The Formative Years – Cathedral
When it comes to marrying the gloomy and sombre spirit of bands like Pentagram and with Black Sabbath worship and protracted, heavy doom metal, Cathedral’s debut album “Forest of Equilibrium” is a classic that raised the bar in 1991.
Starting with the fantastically twisted Hieronymus Bosch-esque cover artwork and a cheery intro, the sub-par production of the album only adds depth to the spacey, lost atmosphere, which is counterpointed by overpowering avalanches of crushing guitars, pierced by grandiosely plodding drums that are buried and obscured by reverb and Lee Dorian’s overdubbed bizarrely moaned, miserable vocal delivery.
While the Forest of Equilibrium’s depressive blur of comforting distortion is a tour de force in terms of heaviness, the melodic, grooving yet inherently darkly hypnotic, serpentine guitarwork along with the occasional odd instrumentation and all the imperfections of this album set it apart from the rest of the epigones by adding an eerily suffocating and magical touch.

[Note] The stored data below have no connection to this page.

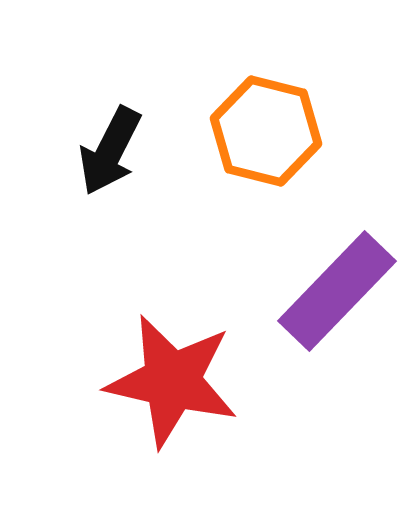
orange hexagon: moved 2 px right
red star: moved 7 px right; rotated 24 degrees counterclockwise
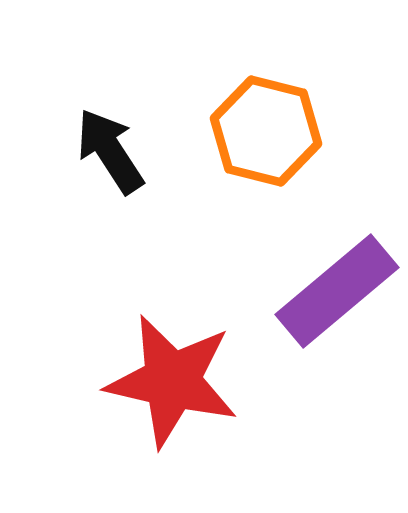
black arrow: rotated 120 degrees clockwise
purple rectangle: rotated 6 degrees clockwise
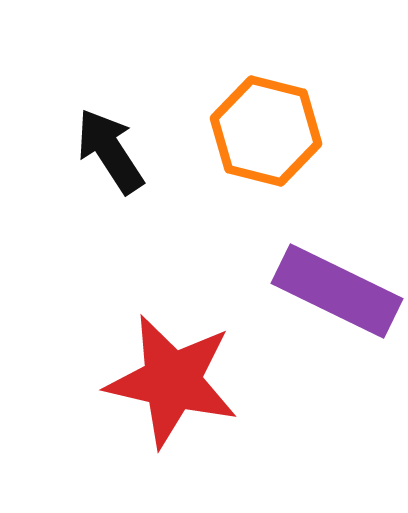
purple rectangle: rotated 66 degrees clockwise
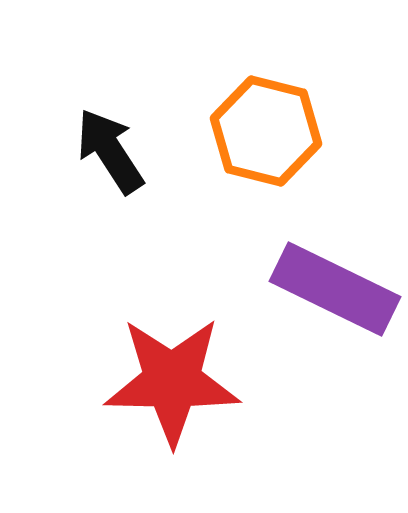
purple rectangle: moved 2 px left, 2 px up
red star: rotated 12 degrees counterclockwise
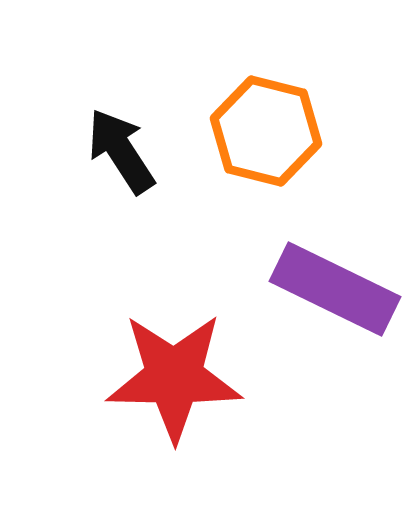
black arrow: moved 11 px right
red star: moved 2 px right, 4 px up
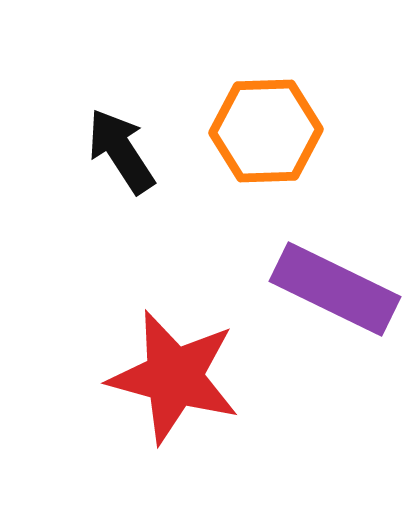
orange hexagon: rotated 16 degrees counterclockwise
red star: rotated 14 degrees clockwise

The legacy of heaviness known as “Forest of Equilibrium” took what was known as doom metal, slowed it further down to a foreboding, sorrow conjuring, catatonic, tortured crawl resulting in a sonically compressed power akin to thick molten all-consuming hot lead threatening to immerse us all.
Forest of Equilibrium took doom to its extreme and has stood the test of time as a monolith of dread.